In fact the Asiamet team is full of experienced mine developers, including chairman Tony Manini.
He was one of the founders Oxiana Ltd, which from a modest start went on to agree a multi-billion dollar merger with Zinifex to create the business now known as Oz Minerals. Manini’s private incubator also spun off Nexgen Energy onto the Toronto exchange, which is now valued at C$1bn.
He has been instrumental in getting the wheels rolling at Asiamet And has done so on a shoestring.
So, will Manini be taking a backseat now Bird is on board? “Not a bit of it, he is executive chairman,” says the chief executive. “He’s not about to walk away from this.”
The valuations of Central Asia Metals and Atalaya Mining (US$334mln and US$204mln respectively) reveal how just how highly prized producing copper miners are by investors here on London’s AIM market. Asiamet is worth US$41mln.
To put that in perspective, CAML’s production last year was 14,000 tonnes (BKM is expected to be 25,000). CAML’s big advantage is its best in class 43 cents per pound C1 costs.

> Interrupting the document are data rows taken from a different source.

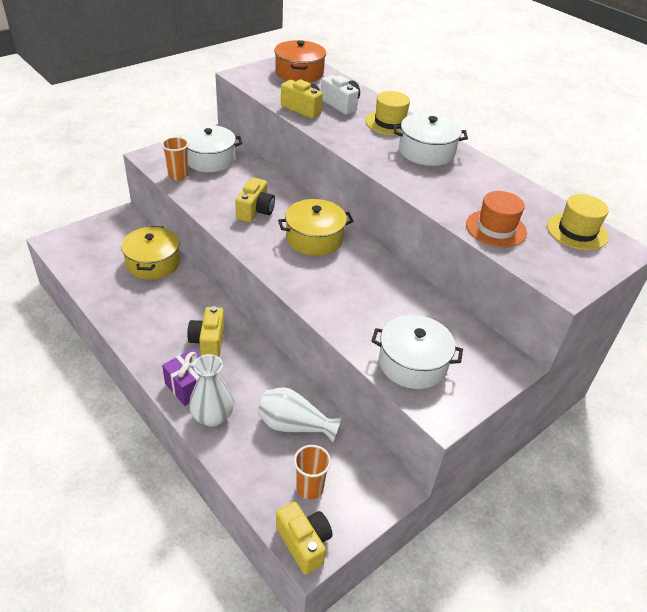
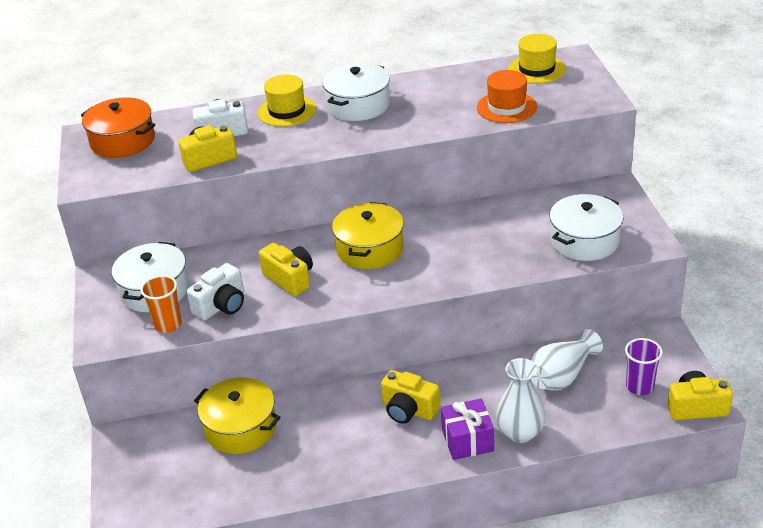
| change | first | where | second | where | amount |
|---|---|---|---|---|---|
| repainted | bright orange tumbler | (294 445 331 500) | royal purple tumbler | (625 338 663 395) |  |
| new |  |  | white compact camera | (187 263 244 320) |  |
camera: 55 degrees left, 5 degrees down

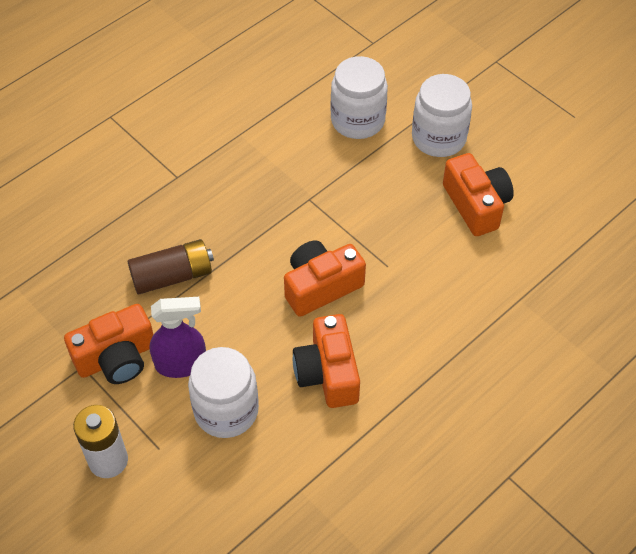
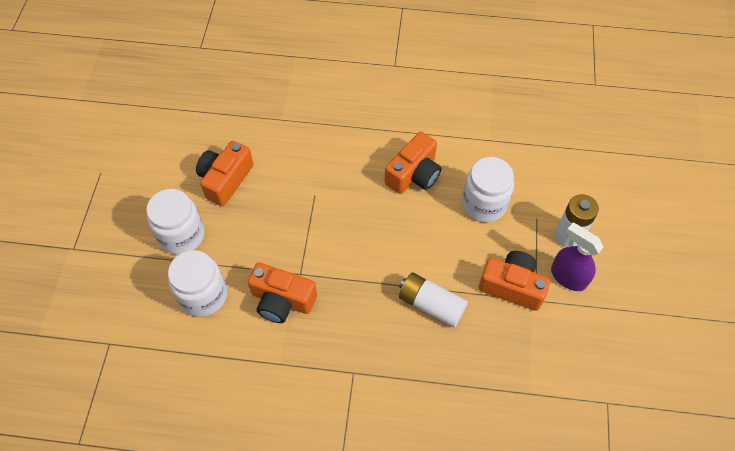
| change | first | where | second | where | amount |
|---|---|---|---|---|---|
| repainted | russet power cell | (128 239 214 294) | white power cell | (399 273 468 327) |  |
| shifted | royal purple spray cleaner | (150 297 206 378) |  | (551 223 603 291) |  |
| shifted | bright orange compact camera | (284 240 366 317) |  | (248 262 317 323) |  |
camera: 130 degrees left, 5 degrees up

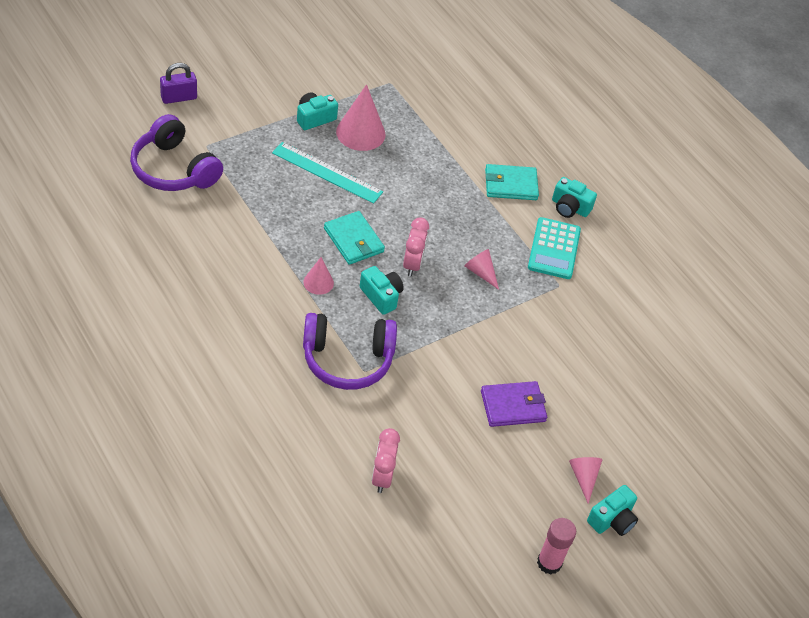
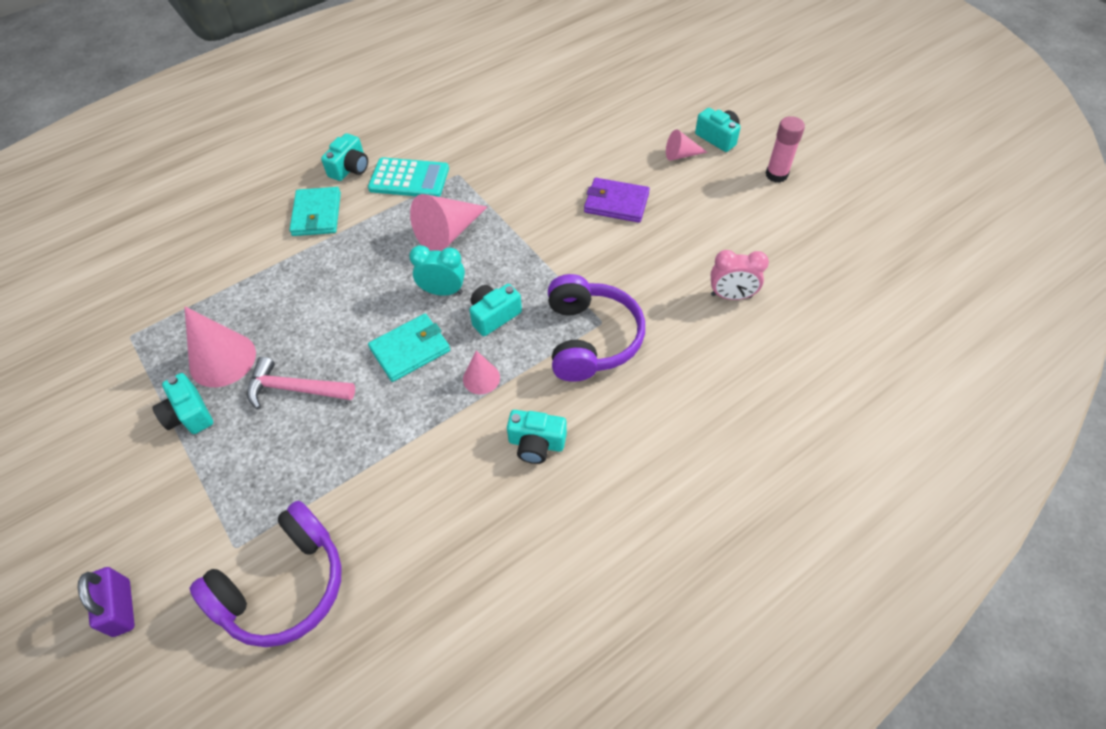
| change | first | where | second | where | amount |
|---|---|---|---|---|---|
| swapped | aqua ruler | (272 142 383 204) | rosy carpenter's hammer | (247 357 355 409) |  |
| repainted | rosy clock | (403 217 429 277) | aqua clock | (409 245 465 296) |  |
| scaled | rosy solid cone | (464 249 499 290) |  | (410 194 487 251) | x1.79 |
| rotated | royal purple billfold | (481 381 547 427) |  | (584 178 650 223) | 60 degrees counterclockwise |
| new |  |  | aqua compact camera | (507 410 567 464) |  |
camera: 85 degrees left, 5 degrees up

Another way of looking at this is from the incremental uplift to be gained from developing BKM.
Undeveloped copper projects of decent scale tend to trade at 4 cents per pound of copper in the ground, while a fully-developed and producing mine is worth 18-25 cents.
If we accept the market has done its job by correctly valuing Asiamet (and that’s not given), then in two years’ time BKM could be worth US$188mln-$250mln.
If you toss in the KSK Project (host to BKM) and world-class Beutong deposit, you understand why some observers believe Asiamet has the assets to build a US$1bn business.
Bird won’t be drawn on what other people think; he is laser focused on the job in hand: “We aren’t fluffing around here. We are a team of mine builders and our path is pretty clear.”